If the outcomes disproportionately effect each group in consistent and predictable ways, a sociologist would say that the outcomes are systemic and non-random. This is a sociological definition of systemic.
This is what we see in the comparison of white and black groups of people: we see consistent, predictable and non-random results of disparity. That is what CRT is intended to expose and help people see.
Here is the key: CRT can be used by anyone from any ideological position to help shine a light on areas where racism continues to exist – consciously or subconsciously.
Rather than listen and respect the voices of our black brothers and sisters, many people have made CRT a bogeyman. Pastor T argues that the CRT dragon may be more myth than reality.
CRT does not drive the progressive agenda. It is just a tool they use, like a hammer. A hammer is just a tool that can used constructively for its intended purpose. It can also be used destructively, but it isn’t intrinsically bad.
For this reason, Pastor T says there is nothing inherent in CRT that is inimical to Christianity. It has become an evil because Christians have villainized and characterized it as an evil in itself.
I believe the bigger and more inimical issue in the church in the US is that the evangelical world has not taken racial problems seriously enough. In failing to confront the issue, we have abdicated engagement of the racial conversation to the secular world. We have been asleep at the wheel.
In my opinion, CRT has become the primary game in town because the lack of Christian engagement has created a void. We don’t have a thoughtful response as a church to the racism that our black brothers and sisters and and experience. We haven’t been listening well enough, We haven’t taken them seriously enough. We haven’t loved them as we would love ourselves.

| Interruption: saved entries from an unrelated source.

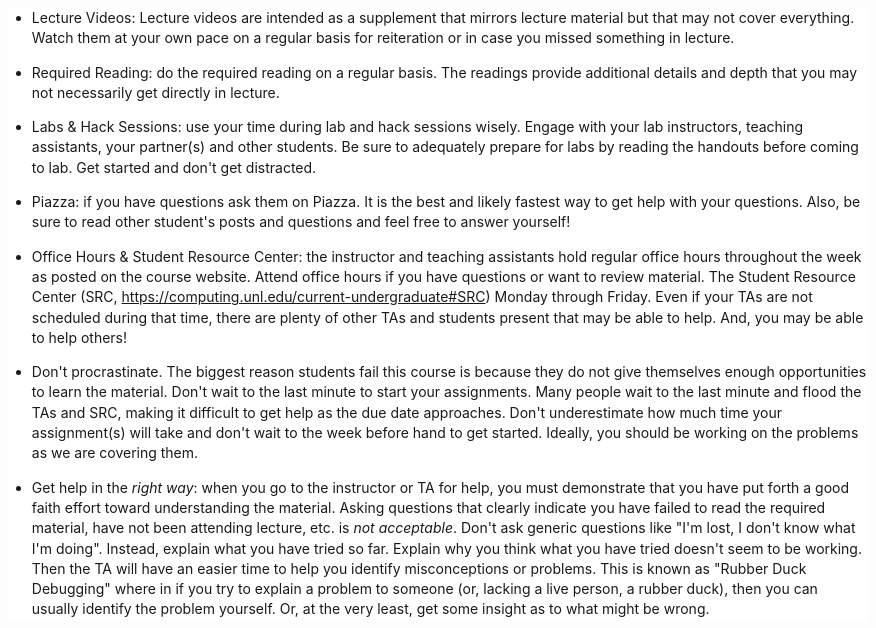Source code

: -   Lecture Videos: Lecture videos are intended as a supplement that
    mirrors lecture material but that may not cover everything. Watch
    them at your own pace on a regular basis for reiteration or in case
    you missed something in lecture.

-   Required Reading: do the required reading on a regular basis. The
    readings provide additional details and depth that you may not
    necessarily get directly in lecture.

-   Labs & Hack Sessions: use your time during lab and hack sessions
    wisely. Engage with your lab instructors, teaching assistants, your
    partner(s) and other students. Be sure to adequately prepare for
    labs by reading the handouts before coming to lab. Get started and
    don't get distracted.

-   Piazza: if you have questions ask them on Piazza. It is the best and
    likely fastest way to get help with your questions. Also, be sure to
    read other student's posts and questions and feel free to answer
    yourself!

-   Office Hours & Student Resource Center: the instructor and teaching
    assistants hold regular office hours throughout the week as posted
    on the course website. Attend office hours if you have questions or
    want to review material. The Student Resource Center (SRC,
    <https://computing.unl.edu/current-undergraduate#SRC>)
    Monday through Friday. Even if your TAs
    are not scheduled during that time, there are plenty of other TAs
    and students present that may be able to help. And, you may be able
    to help others!

-   Don't procrastinate. The biggest reason students fail this course is
    because they do not give themselves enough opportunities to learn
    the material. Don't wait to the last minute to start your
    assignments. Many people wait to the last minute and flood the TAs
    and SRC, making it difficult to get help as the due date approaches.
    Don't underestimate how much time your assignment(s) will take and
    don't wait to the week before hand to get started. Ideally, you
    should be working on the problems as we are covering them.

-   Get help in the *right way*: when you go to the instructor or TA for
    help, you must demonstrate that you have put forth a good faith
    effort toward understanding the material. Asking questions that
    clearly indicate you have failed to read the required material, have
    not been attending lecture, etc. is *not acceptable*. Don't ask
    generic questions like "I'm lost, I don't know what I'm doing".
    Instead, explain what you have tried so far. Explain why you think
    what you have tried doesn't seem to be working. Then the TA will
    have an easier time to help you identify misconceptions or problems.
    This is known as "Rubber Duck Debugging" where in if you try to
    explain a problem to someone (or, lacking a live person, a rubber
    duck), then you can usually identify the problem yourself. Or, at
    the very least, get some insight as to what might be wrong.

Justice is the foundation of God’s throne. (Ps. 89:14) We should be doing justice. (Micah 6:8) If the Church abandons justice, the world rushes in to supply its own brand of justice.
To the extent that Christians do nothing but oppose CRT, while ignoring the race problem that lives on in our society and even in the Church, Christians are adding fuel to the racial fire. We need to be more thoughtful than that. We need to more discerning than that.
I will finish be recasting one of the tenets of CRT into biblical terms. CRT holds that people, even people of good conscience and sincere motivation, can be racist in subtle ways that they might not realize or even intend. That sounds to me like a secular way of describing sin.
“For I do not understand my own actions. For I do not do what I want, but I do the very thing I hate. Now if I do what I do not want, I agree with the law, that it is good. So now it is no longer I who do it, but sin that dwells within me. For I know that nothing good dwells in me, that is, in my flesh. For I have the desire to do what is right, but not the ability to carry it out. For I do not do the good I want, but the evil I do not want is what I keep on doing.” Romans 7:15-19
We don’t have to buy into cultural Marxism to find some common ground in the concern for racial justice. If we don’t enter the conversation, though, if we don’t engage, if all we do is draw lines in the proverbial sand, we will find ourselves locked into our cloistered halls, having little effect in the world as people leave our churches who see the problem and want to be part of the solution.
We have the ultimate solution! We can offer forgiveness of sins, good news to the poor, freedom to the captives, sight to the blind, and relief to the oppressed. But the world will never see it if we don’t stand up with the Gospel to show the way to the cross in the racial arena.
Perhaps, CRT isn’t the enemy. Perhaps, we are our own enemies on this issue. And even if we have some enemies in this discussion, we are called to love our enemies. Christ died for them too, and His ultimate purpose is to redeem them.